─¡Qué sorpresa! Veo que por fin Miguel ha comenzado a caminar.

─No, vecina ─dijo mi madre─. ¡Qué va! Todavía no ha dado ni un paso, pero eso sí, gatea más rápido que Fangio.

─Pues Ud. dirá lo que quiera, pero yo acabo de verlo dar la vuelta a la esquina hace unos diez minutos.

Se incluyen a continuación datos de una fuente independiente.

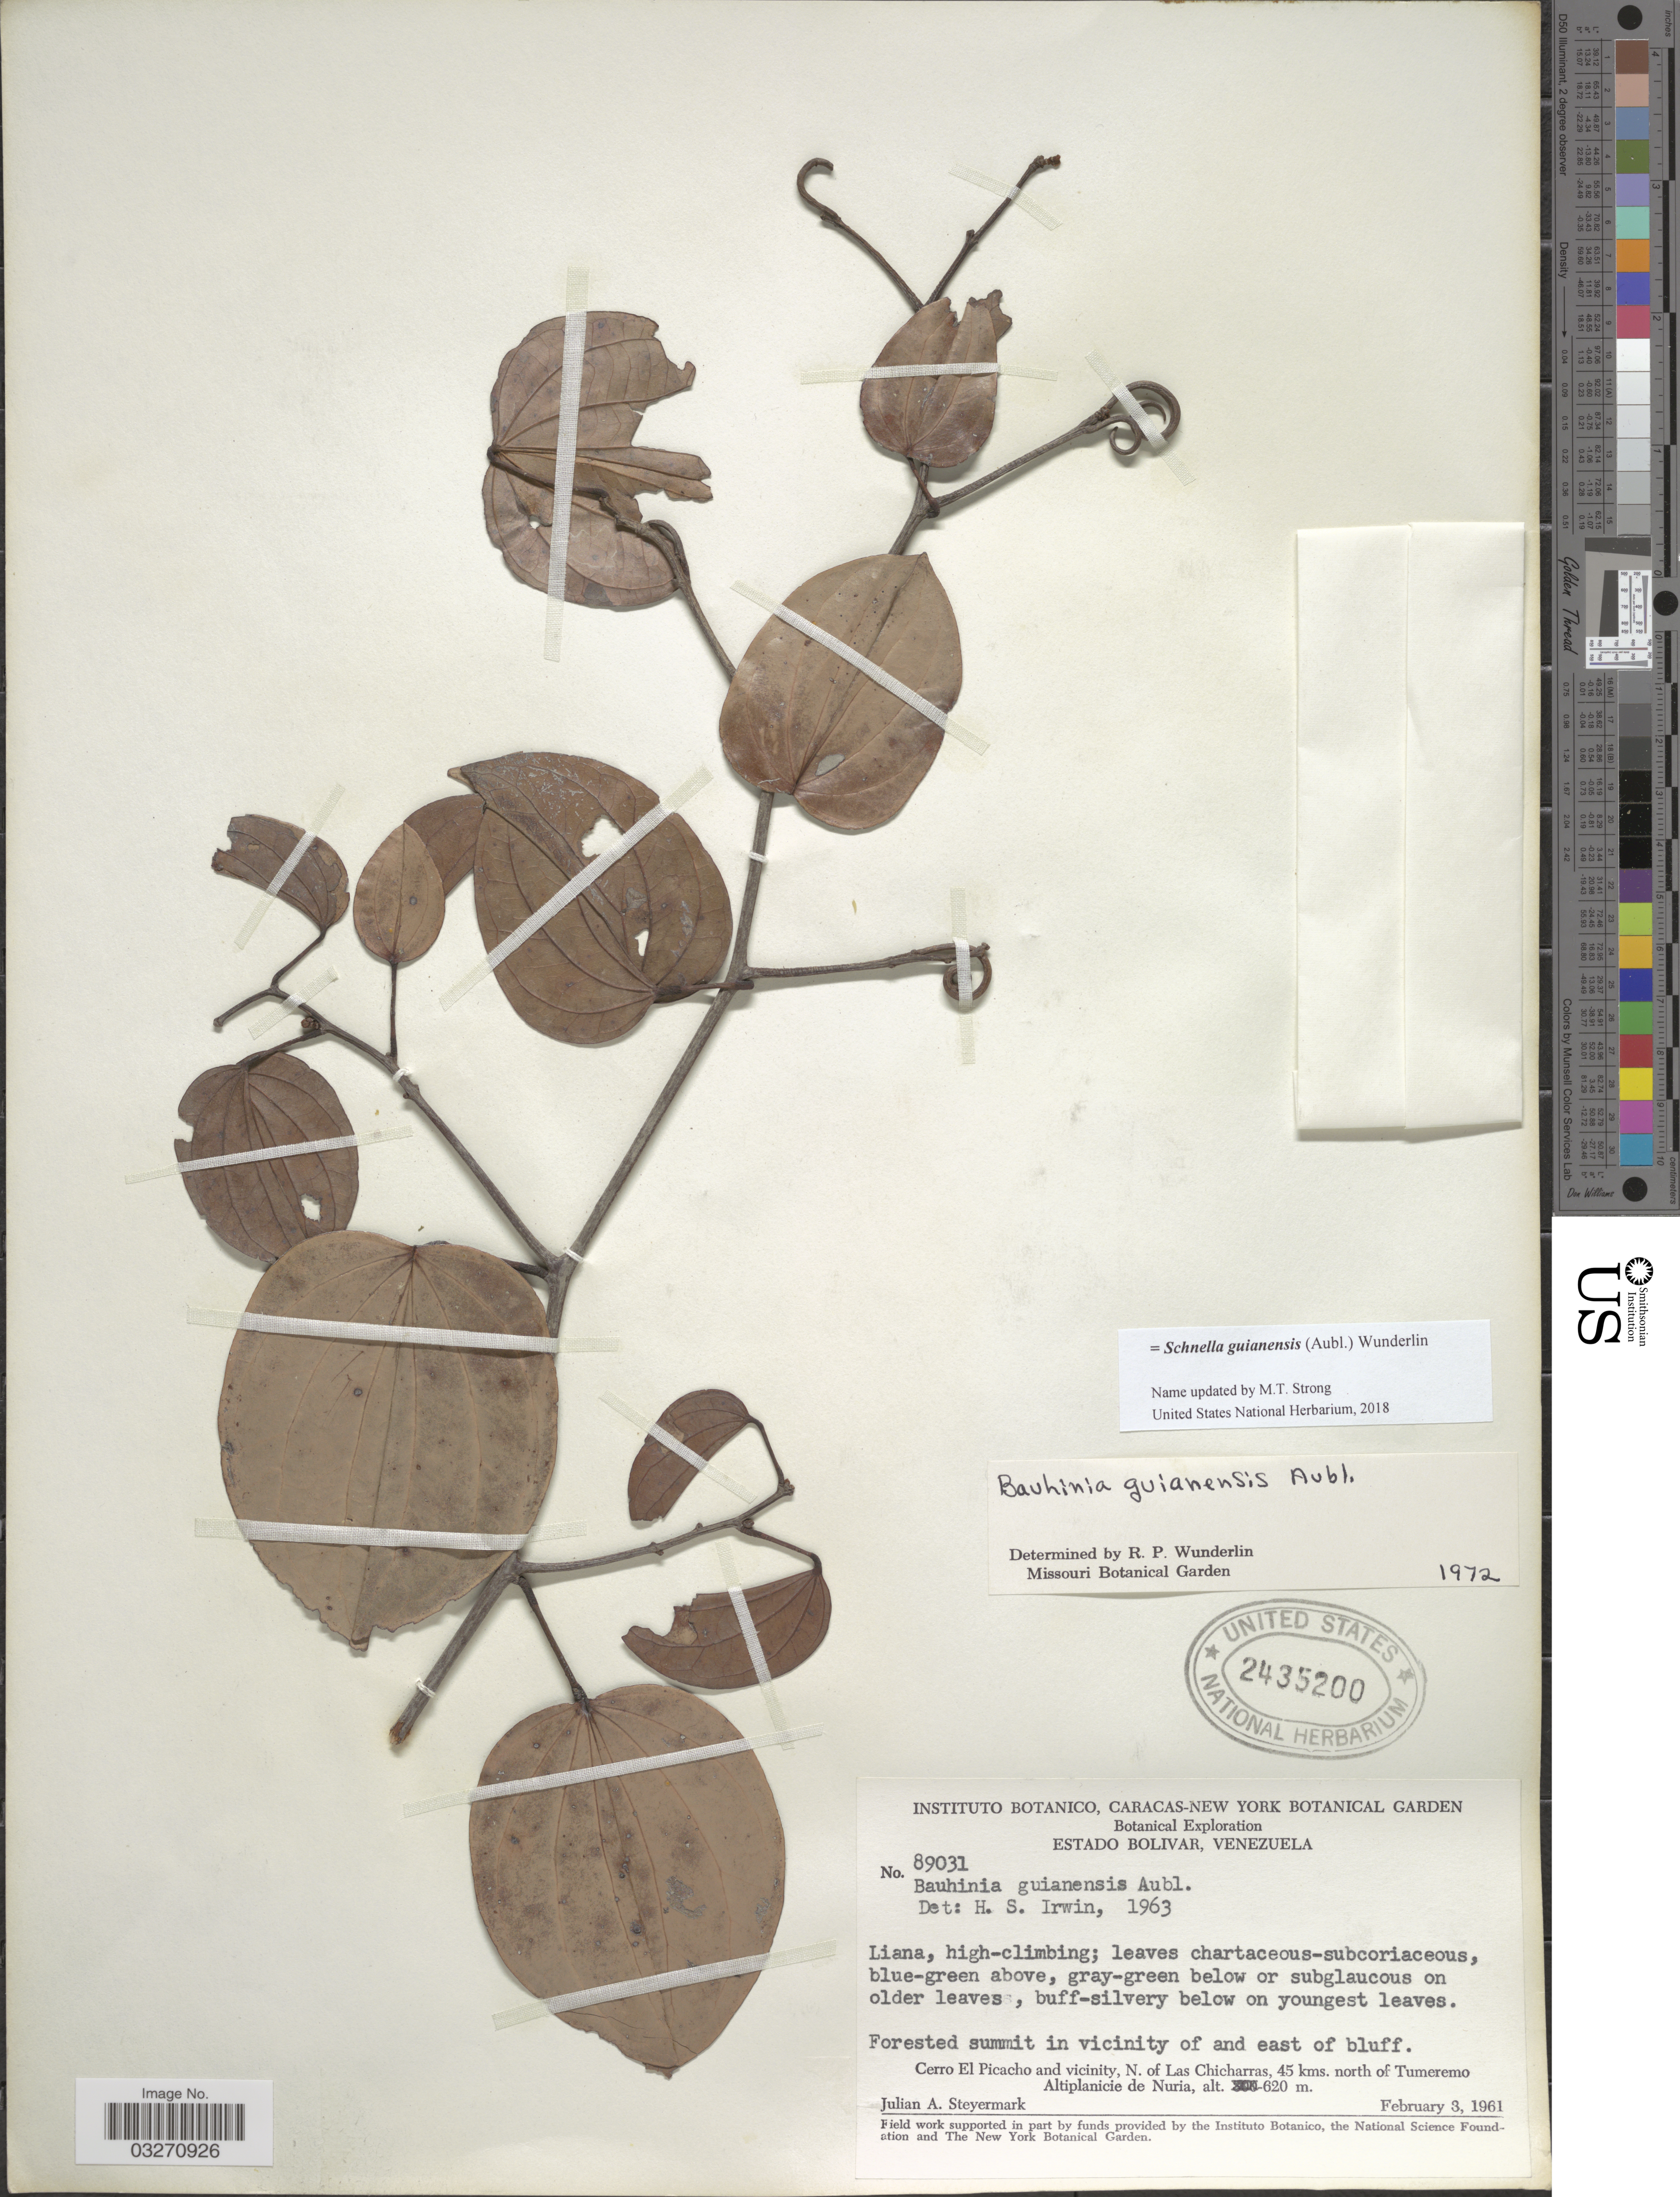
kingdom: Plantae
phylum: Tracheophyta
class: Magnoliopsida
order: Fabales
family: Fabaceae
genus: Schnella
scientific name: Schnella guianensis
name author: (Aubl.) Wunderlin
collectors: J. Steyermark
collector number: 89031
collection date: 1961-02-03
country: Venezuela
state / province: Bolivar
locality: Forested summit in vicinity of and east of bluff. Cerro El Picacho and vicinity, N. of Las Chicharras, 45 kms. north of Tumeremo, Altiplanicie de Nuria.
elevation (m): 620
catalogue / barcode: US 2435200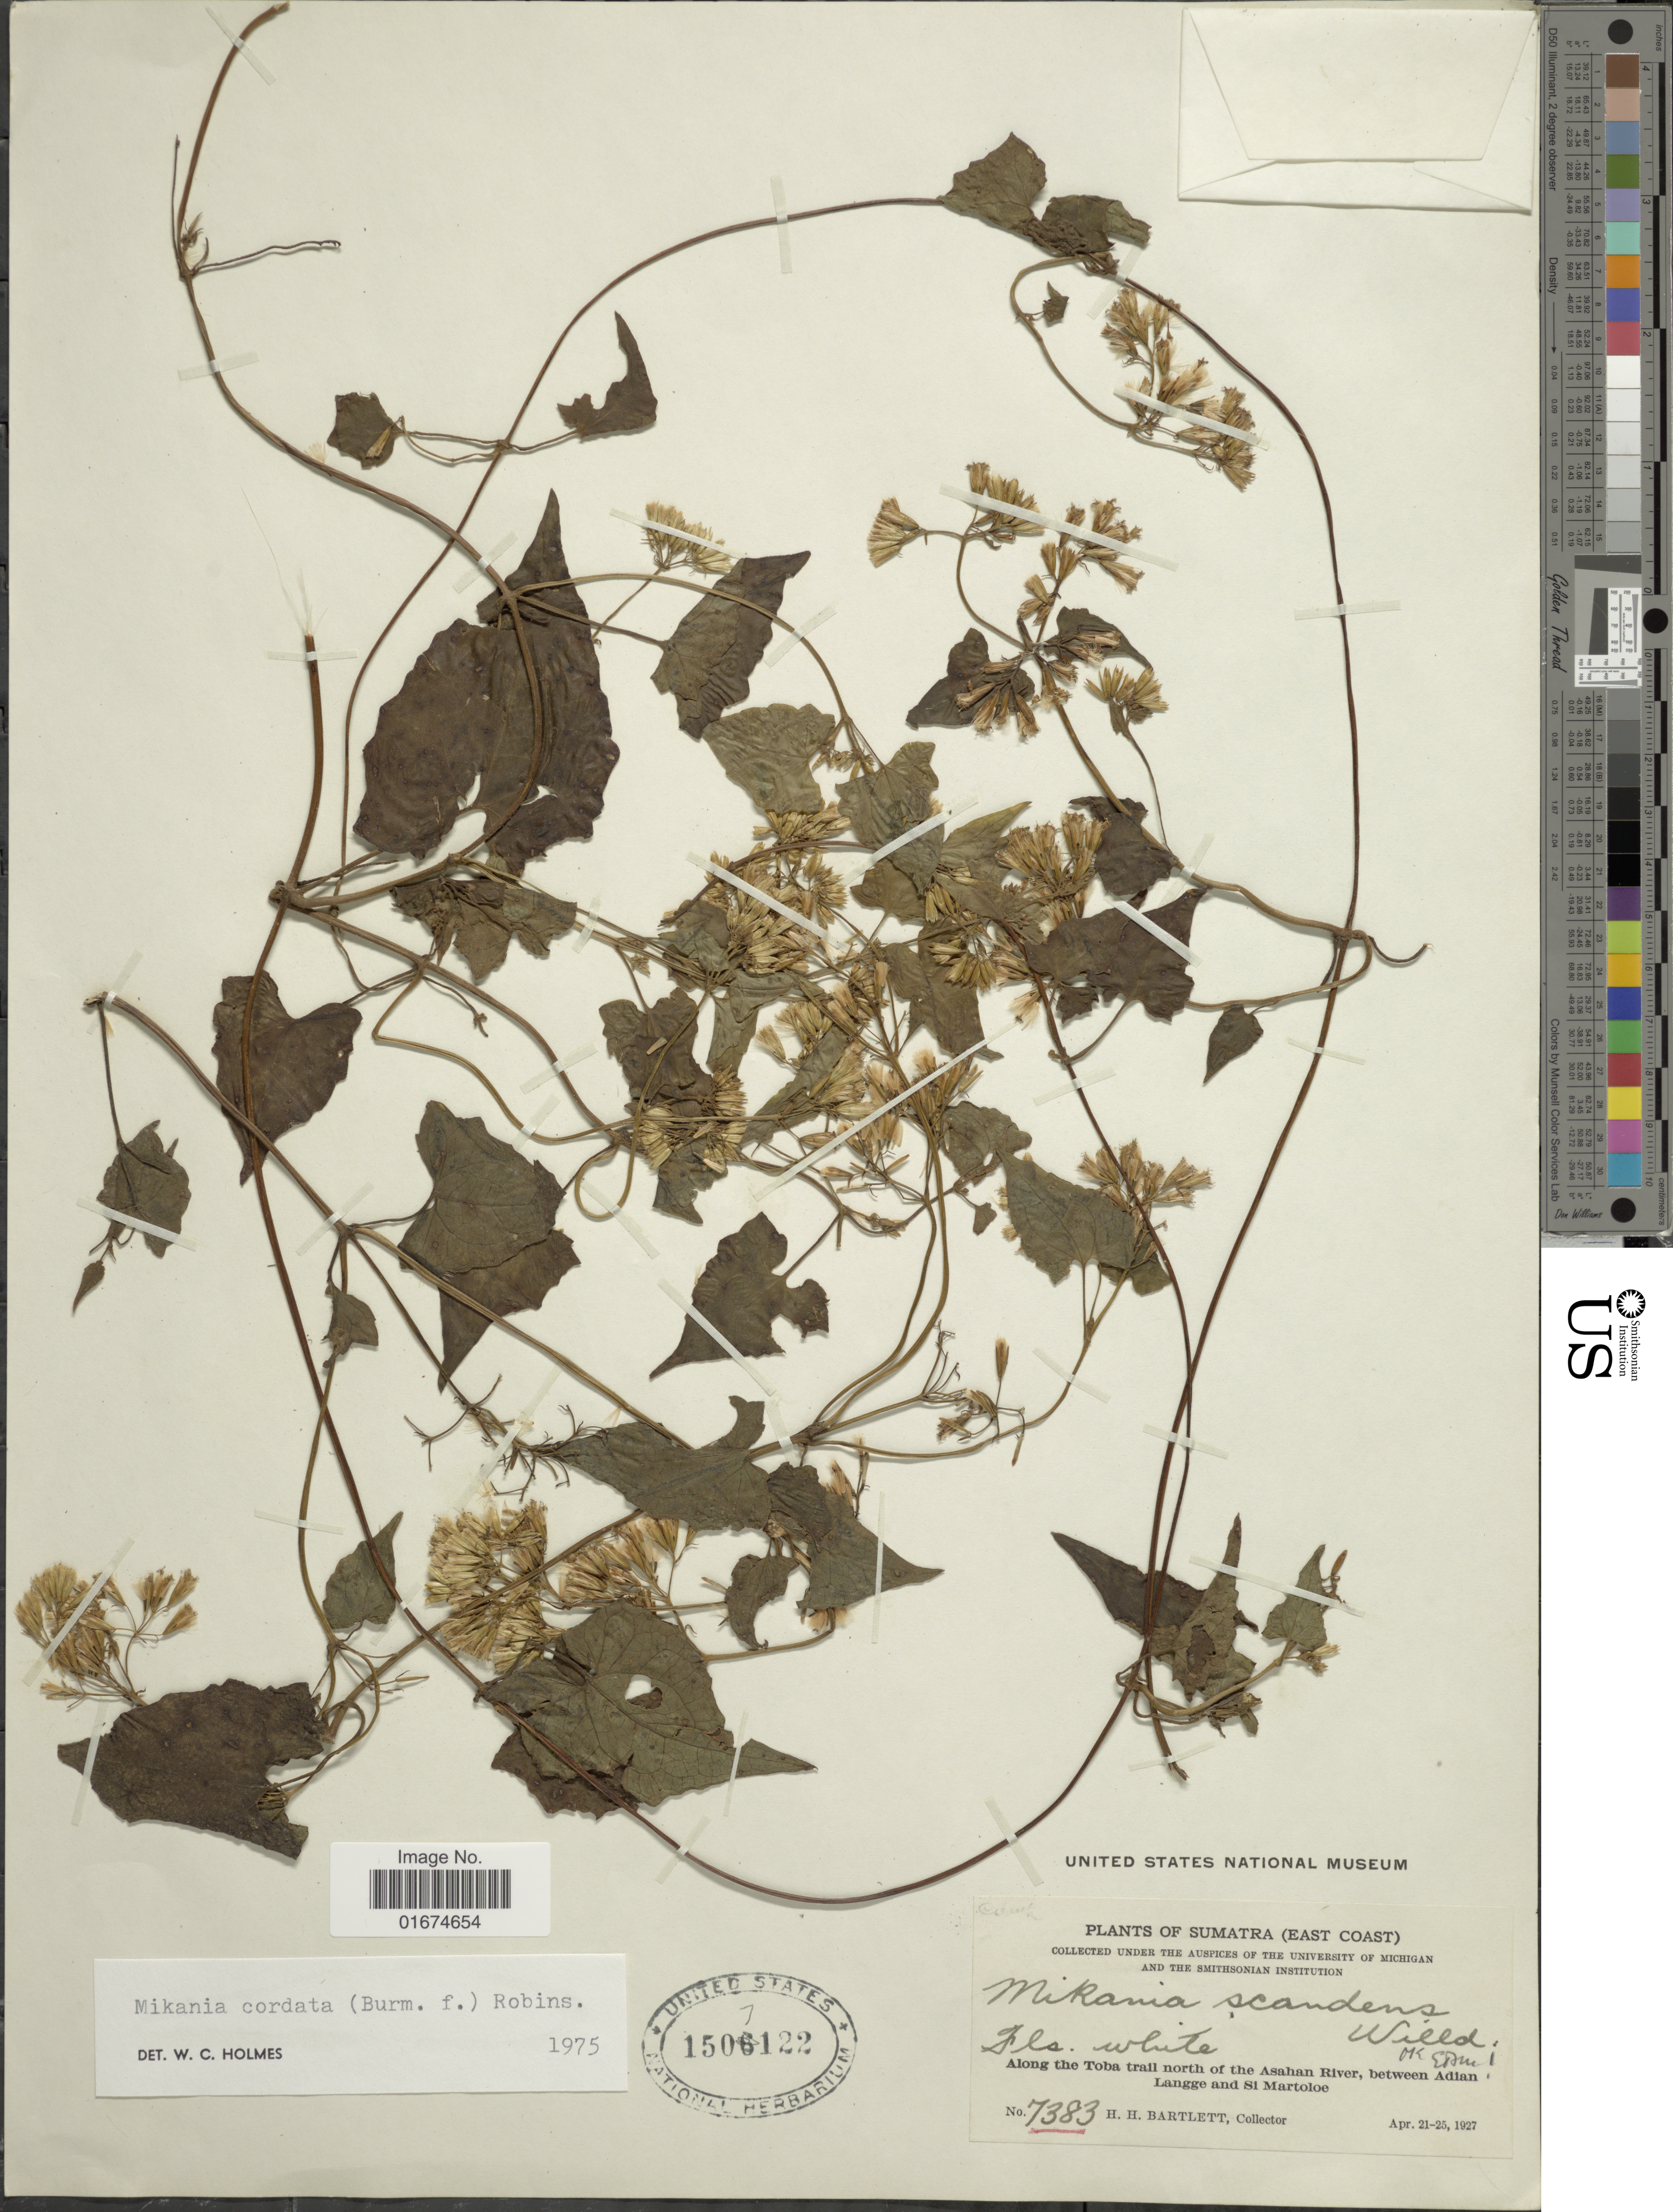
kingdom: Plantae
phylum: Tracheophyta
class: Magnoliopsida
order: Asterales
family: Asteraceae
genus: Mikania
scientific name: Mikania cordata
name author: (Burm. f.) B.L. Rob.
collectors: H. H. Bartlett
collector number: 7383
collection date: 1927-04-21/1927-04-25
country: Indonesia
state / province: Sumatra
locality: (East Coast), Along the Toba trail north of the Asahan River, between Adian Langge and Si Martoloe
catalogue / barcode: US 1507122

Efectivamente, tenía casi dos años y apenas me había despegado del suelo. Cuando lo hice, fue para largarme a correr mundo. Todavía no sabía que el universo es una trampa, y que en su interior siempre hay un monstruo horrible que aguarda. Minotauro, lo llamaban los antiguos; agujero negro, le dicen los modernos.

Aunque lo ignoraba todo acerca de la verticalidad, encontré por mi cuenta ─algún mérito he de atribuirme─ el truco que proponen los matemáticos para encontrar la salida de cualquier laberinto: no despegues la mano del muro y encontrarás la salida…; o al monstruo, claro.

Me puse de pie. Apoyé la mano derecha a la pared y paso a paso, palmada a palmada, fui recorriendo la infinita distancia de toda una manzana. Rocé superficies acaso ásperas, alguna lisa como el mármol o de ladrillo. Unas cuantas puertas de madera, otras metálicas. Acaricié inseguro la aromática ligustrina que limitaba el jardín de un vecino y, todavía hoy, el inesperado, repentino y violento ladrido de un perro me acelera el corazón hasta el síncope; como en aquella ocasión.

Después de culminar semejante odisea, también yo regresé a Ítaca y aprendí, de una vez y para siempre, que al final del camino no encuentras nada más que el mismo principio.

¿Pero topé o no con el monstruo? ¡Claro que sí! ¿Quién te crees que ha escrito esto?